В девять утра в дверь постучали двое: один в форме, другой в штатском... Чемодан уже был наготове. Он хорошо понимал, что власти не оценят его по справедливости сразу: психологическое усилие, которое предполагалось его «Воззванием», требовало времени. Множество следователей ГПУ, сменяя друг друга, допрашивали его с увещеваниями, угрозами и попытками соблазнить.
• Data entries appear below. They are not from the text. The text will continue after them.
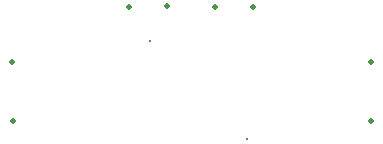
<source format=gbr>
%TF.GenerationSoftware,KiCad,Pcbnew,9.0.4*%
%TF.CreationDate,2025-09-10T15:21:49+03:00*%
%TF.ProjectId,sipm_board,7369706d-5f62-46f6-9172-642e6b696361,0.2.3*%
%TF.SameCoordinates,Original*%
%TF.FileFunction,Plated,1,2,PTH,Drill*%
%TF.FilePolarity,Positive*%
%FSLAX46Y46*%
G04 Gerber Fmt 4.6, Leading zero omitted, Abs format (unit mm)*
G04 Created by KiCad (PCBNEW 9.0.4) date 2025-09-10 15:21:49*
%MOMM*%
%LPD*%
G01*
G04 APERTURE LIST*
%TA.AperFunction,ViaDrill*%
%ADD10C,0.300000*%
%TD*%
%TA.AperFunction,ViaDrill*%
%ADD11C,0.500000*%
%TD*%
G04 APERTURE END LIST*
D10*
X147000000Y-95500000D03*
X155220000Y-103750000D03*
D11*
X135350000Y-97250000D03*
X135400000Y-102250000D03*
X145250000Y-92625000D03*
X148500000Y-92500000D03*
X152500000Y-92625000D03*
X155750000Y-92625000D03*
X165700000Y-97250000D03*
X165750000Y-102250000D03*
M02*

</source>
Назовите сообщников? Адреса известных вам консульств? Кто вам платит? Что вы думаете о капитализме? «Вот ведь безумцы!» — печалился он. Какой-то чин, выведенный из терпения, обозвал его контрреволюционной собакой, которую следует «расстрелять на месте!». Юрьев покачал головой, не выходя за рамки невозмутимого доброжелательства. «Не распускайте нервы, гражданин начальник! Последнюю революцию я считаю единственно верной. Позвольте вам объяснить...» Он неутомимо доказывал, что страх заставляет их терять здравый смысл, что, как и он, они тоже могли бы излечиться, что это единственный путь к спасению... Настолько разумно и убедительно, что озадаченные служаки стали подозревать в нем выдающегося симулянта... Симулянта чего? Юрьев не дрогнул перед наставленными на него револьверами. «Никогда, — сказал он, — вам не забыть того, чему я вас научил... Вопреки вам, я вас спасаю...» Бесплодные эти допросы посетило весьма озабоченное высокое начальство. Оно и покончило на том, что спровадило Юрьева ко мне... Что вы об этом думаете?
Виктор СЕРЖ.
Перевод с французского В.А. Бабинцева был опубликован в журнале «Звезда» (1994, №5.)